Как-то в один миг стало нехорошо. Что-то засосало под ложечкой, и почва ушла из-под ног.

— Вам придется пройти с нами в отделение, Владимир Николаевич. Вы арестованы за махинации, связанные с рекламным агентством «Стела».

— Какие махинации? О чем вы говорите? — сверкнул полным ярости взглядом Облонский.

— У нас имеется ордер на обыск помещения. Все ваши компьютеры будут опечатаны. Не советую спорить с нами. Просто давайте тихо проедем в отделение, без шума и пыли. А наши люди займутся поиском запрашиваемых данных. С вашим адвокатом свяжетесь чуточку позже.

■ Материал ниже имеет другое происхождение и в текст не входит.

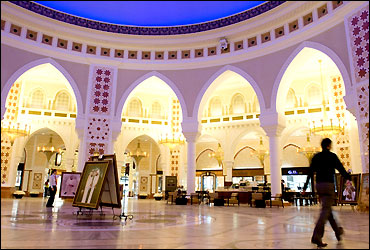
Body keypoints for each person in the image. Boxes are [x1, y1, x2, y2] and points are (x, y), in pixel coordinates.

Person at [302, 138, 351, 247]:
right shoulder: (332, 156)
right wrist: (349, 178)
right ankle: (317, 236)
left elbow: (310, 172)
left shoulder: (316, 156)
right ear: (329, 146)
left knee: (328, 211)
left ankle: (338, 232)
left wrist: (305, 187)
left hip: (319, 186)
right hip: (328, 185)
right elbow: (341, 169)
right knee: (325, 211)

— Маша, сходи к Божене, — повернулся ко мне Облонский. — Будет лучше, если ты сегодня переночуешь у отца или у подруги…

Они не дали ему договорить. Просто надели на него наручники и грубо вывели из приемной.

Я сидела в своем рабочем кресле и не могла пошевелиться. Страх охватил мое сознание. Я не могла поверить, что его обвинили в чем-то очень нехорошем. И, да, я знала, кто такой сити менеджер Алексеев. Вряд ли Владимир отделается слишком просто.

— Девушка, освободите компьютер, — подошел ко мне один из сотрудников полиции.

Сглотнув, я поднялась из-за стола.

Он грубо схватил коробку с розами и принялся их вытряхивать.

— Что вы делаете?! — вскрикнула я. — Это мои цветы! Не трогайте их!

— У нас ордер, — сунул мне под нос какую-то бумажку второй полицейский. — Мы обязаны все перепроверить. А вас я попрошу забрать личные вещи и покинуть помещение после досмотра.

«Ты же уничтожила все договора по «Стеле»?»

Да, конечно, я все уничтожила!

«Ничего вы здесь не найдете!» — мысленно произнесла я вслед ушлым полицейским.

Меня облапали со всех сторон, мою сумочку вытряхнули наизнанку, и все для того, чтобы убедиться, что я не унесу с собой ничего лишнего.

Я одарила полицейских полным ненависти взглядом, подхватила истерзанную коробку с розами и бросилась прочь из приемной.

Меня трясло. В глазах плескались готовые политься из глаз слезы.

Кое-как добежала до отдела кадров и без стука распахнула дверь.

— Там… там обыск, — выдохнула, едва дыша, и плюхнулась на стул для посетителей у стола Божены.